Dutch attorneys asked for the immediate release of 28 Greenpeace activists, a Russian photographer and a British videographer, as well as the "Arctic Sunrise" icebreaker. All were seized by the Russian coast guard after a protest near a Gazprom-owned oil rig in the Arctic on Sept. 18.
The Dutch argued there was no evidence of piracy and that the Russians had no valid reason to board the vessel without permission, thus committing an "internationally wrongful act." All moves that followed — like transferring the ship to Russian waters and arresting those on board — were also "internationally wrongful," they said.
Russia's main investigative agency said two weeks ago that it had dropped the piracy charges against the jailed activists and replaced them with hooliganism charges — meaning a maximum possible seven-year sentence instead of 15 years. At the same time Russia warned it could also file additional charges, including violence against authorities, which carries up to 10 years in prison.

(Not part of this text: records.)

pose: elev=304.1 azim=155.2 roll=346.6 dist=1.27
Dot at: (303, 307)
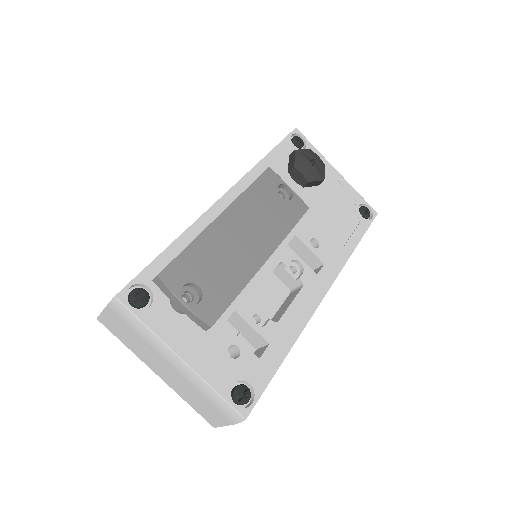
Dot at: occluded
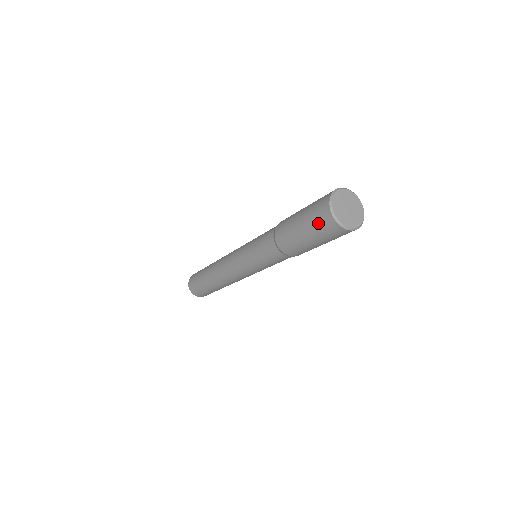
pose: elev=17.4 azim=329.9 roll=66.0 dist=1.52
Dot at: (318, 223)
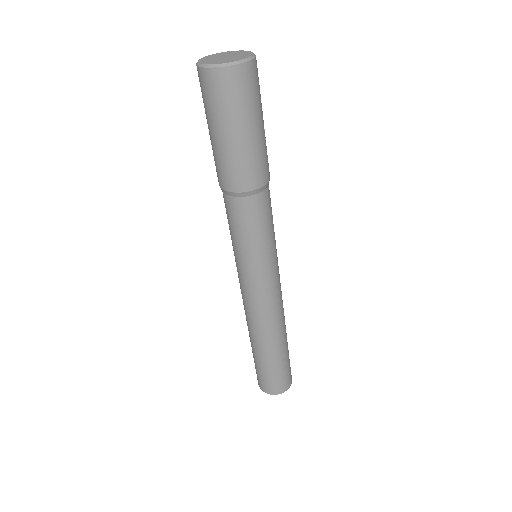
Dot at: (202, 96)
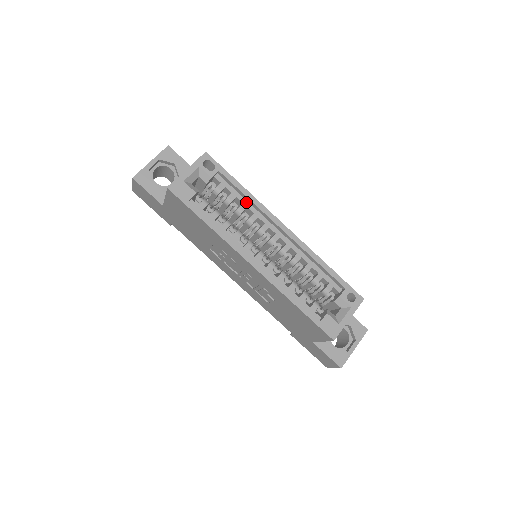
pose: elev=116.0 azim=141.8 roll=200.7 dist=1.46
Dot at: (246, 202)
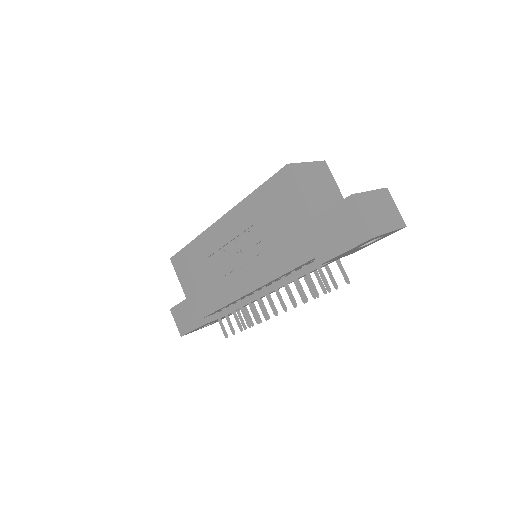
Dot at: occluded
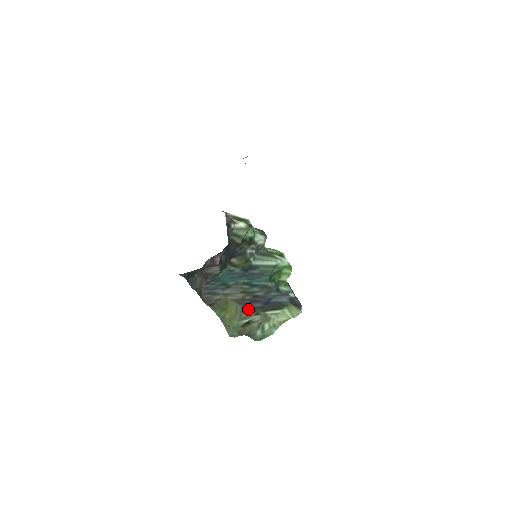
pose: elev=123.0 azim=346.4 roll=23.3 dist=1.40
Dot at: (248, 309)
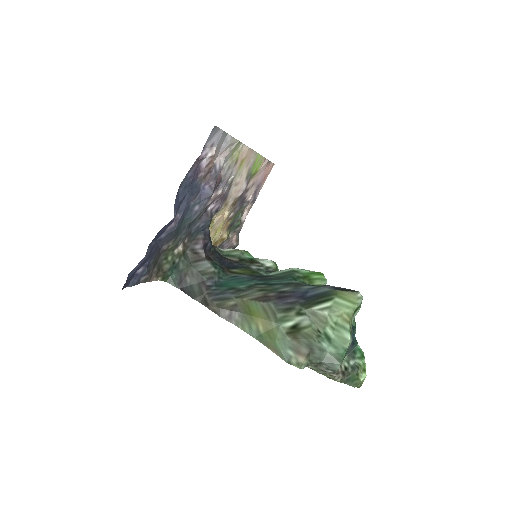
Dot at: (279, 306)
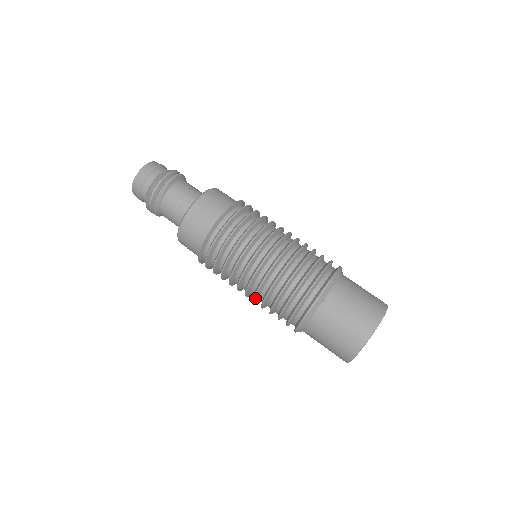
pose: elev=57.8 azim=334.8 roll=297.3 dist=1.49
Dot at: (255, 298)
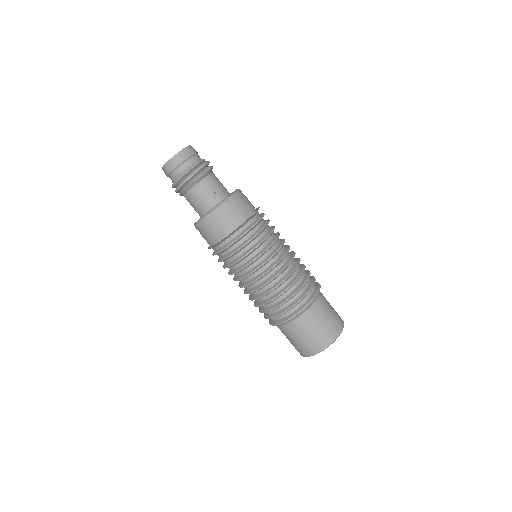
Dot at: (260, 288)
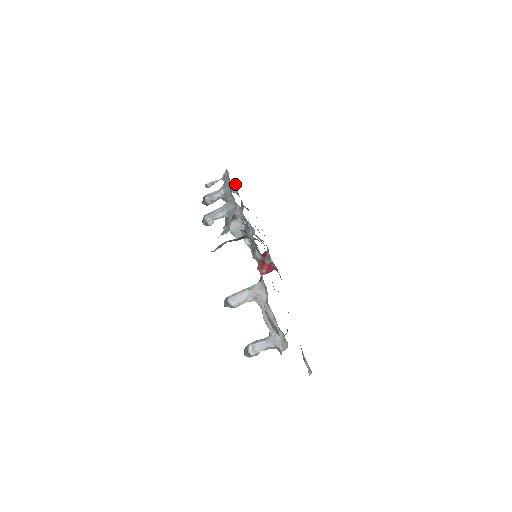
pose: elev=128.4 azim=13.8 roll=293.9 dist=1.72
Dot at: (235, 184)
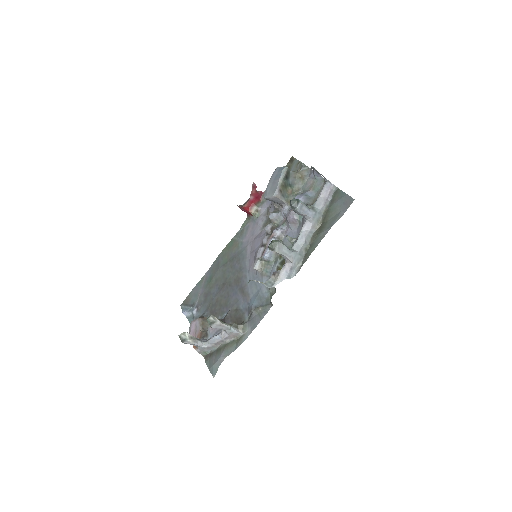
Dot at: (323, 183)
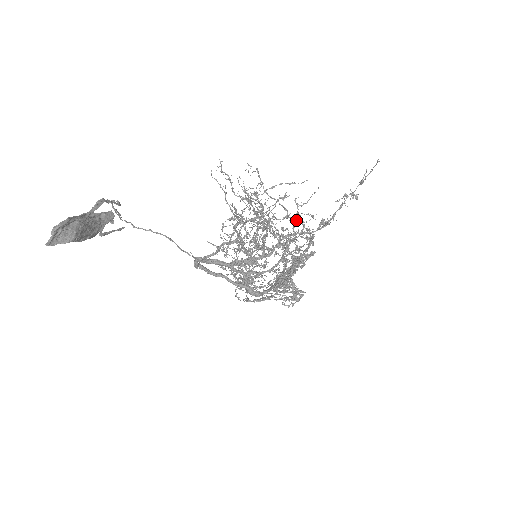
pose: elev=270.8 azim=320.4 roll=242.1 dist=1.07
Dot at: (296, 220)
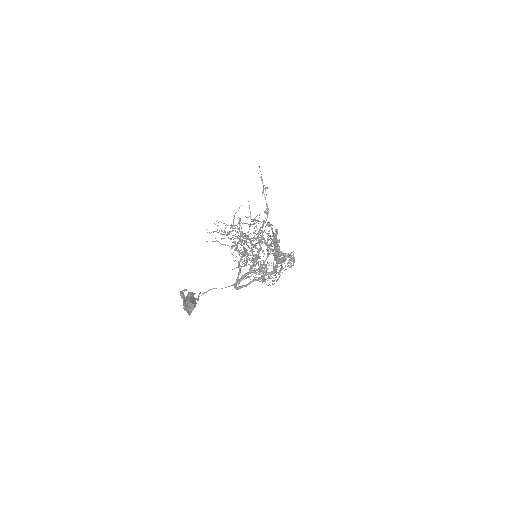
Dot at: (254, 224)
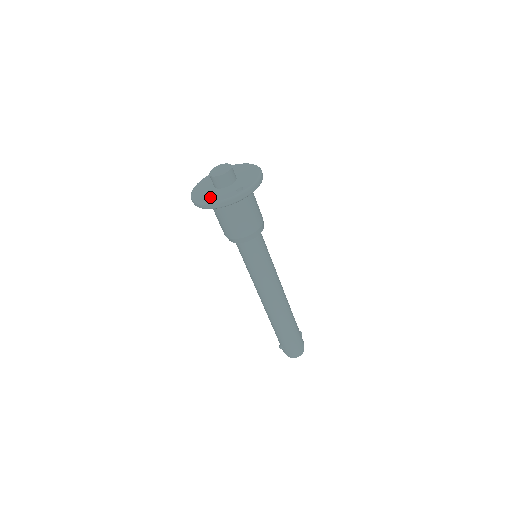
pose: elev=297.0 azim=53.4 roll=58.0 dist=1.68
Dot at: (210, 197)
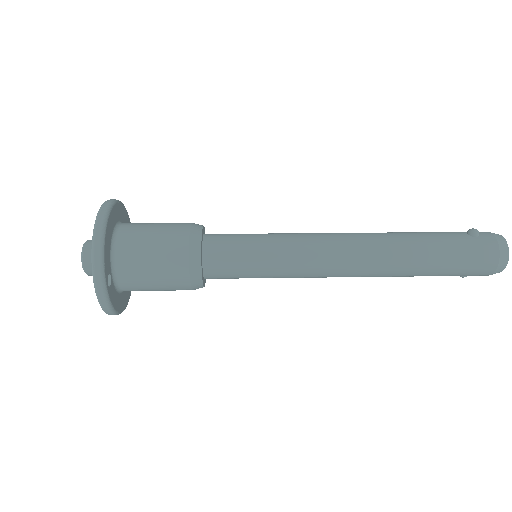
Dot at: occluded
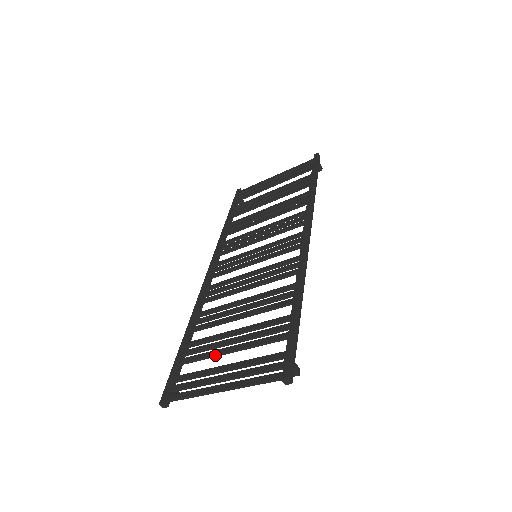
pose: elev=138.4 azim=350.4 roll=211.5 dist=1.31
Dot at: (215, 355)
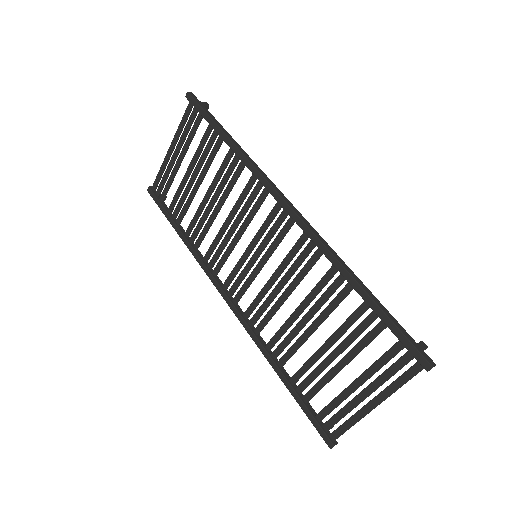
Dot at: (331, 379)
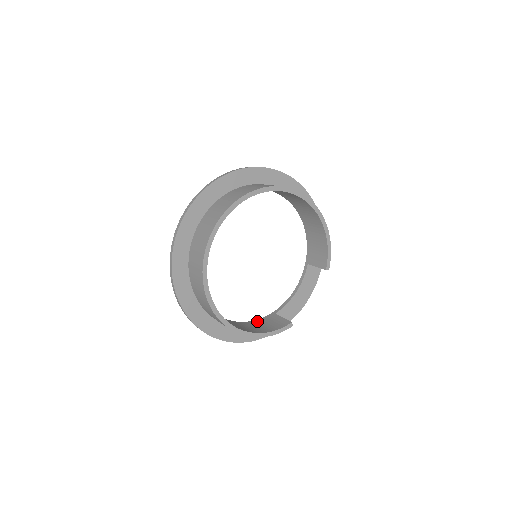
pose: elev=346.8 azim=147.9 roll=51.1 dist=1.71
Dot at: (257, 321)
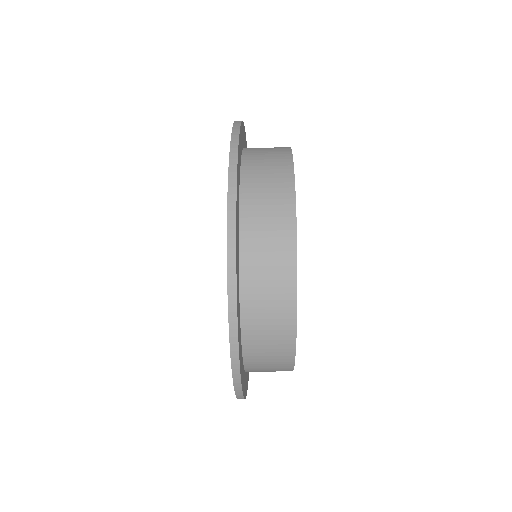
Dot at: occluded
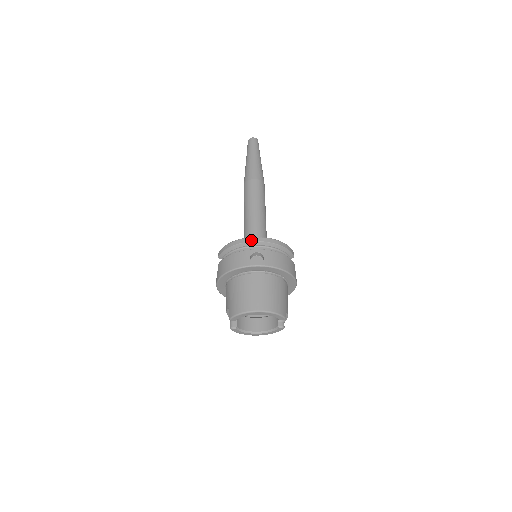
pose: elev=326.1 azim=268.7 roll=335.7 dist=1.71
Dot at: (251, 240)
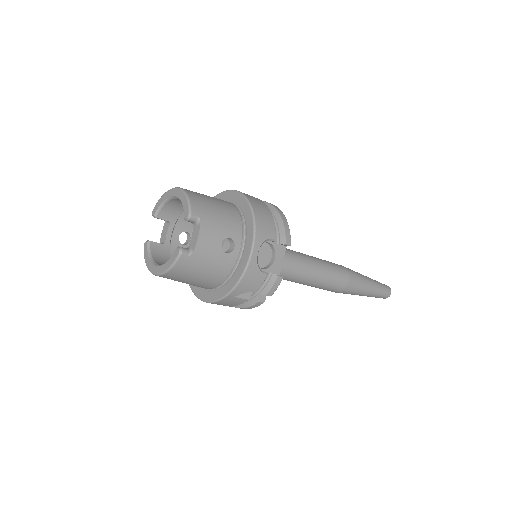
Dot at: occluded
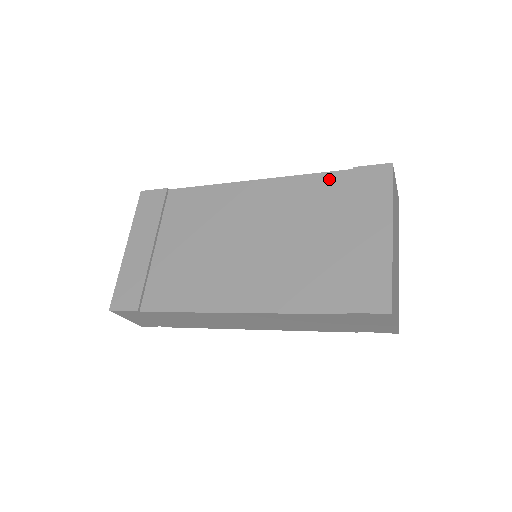
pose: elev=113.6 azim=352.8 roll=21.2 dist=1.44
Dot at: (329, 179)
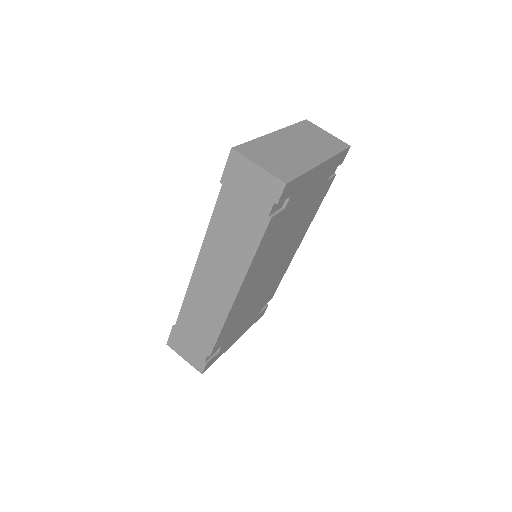
Dot at: occluded
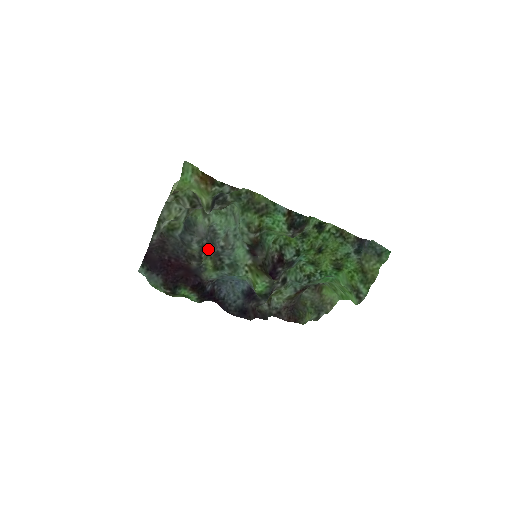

As of Wednesday, however, Greenpeace said its attorneys had not yet been formally notified by Russia that the piracy charges had been dropped.
"Russian authorities propose to jail 30 men and women for two decades because a couple of peaceful protesters tried to hang a small yellow banner from the side of a 500,000-ton oil platform," Greenpeace International executive director Kumi Naidoo said in a statement after the hearing.
The Hamburg tribunal was formed after the U.N. Convention on the Law of the Sea came into force in 1994 to adjudicate maritime disputes. The court will first have to decide if it has jurisdiction in the case — Russia insists it does not — then decide on the arguments advanced by the Netherlands.
The court expects to issue its ruling on Nov. 22.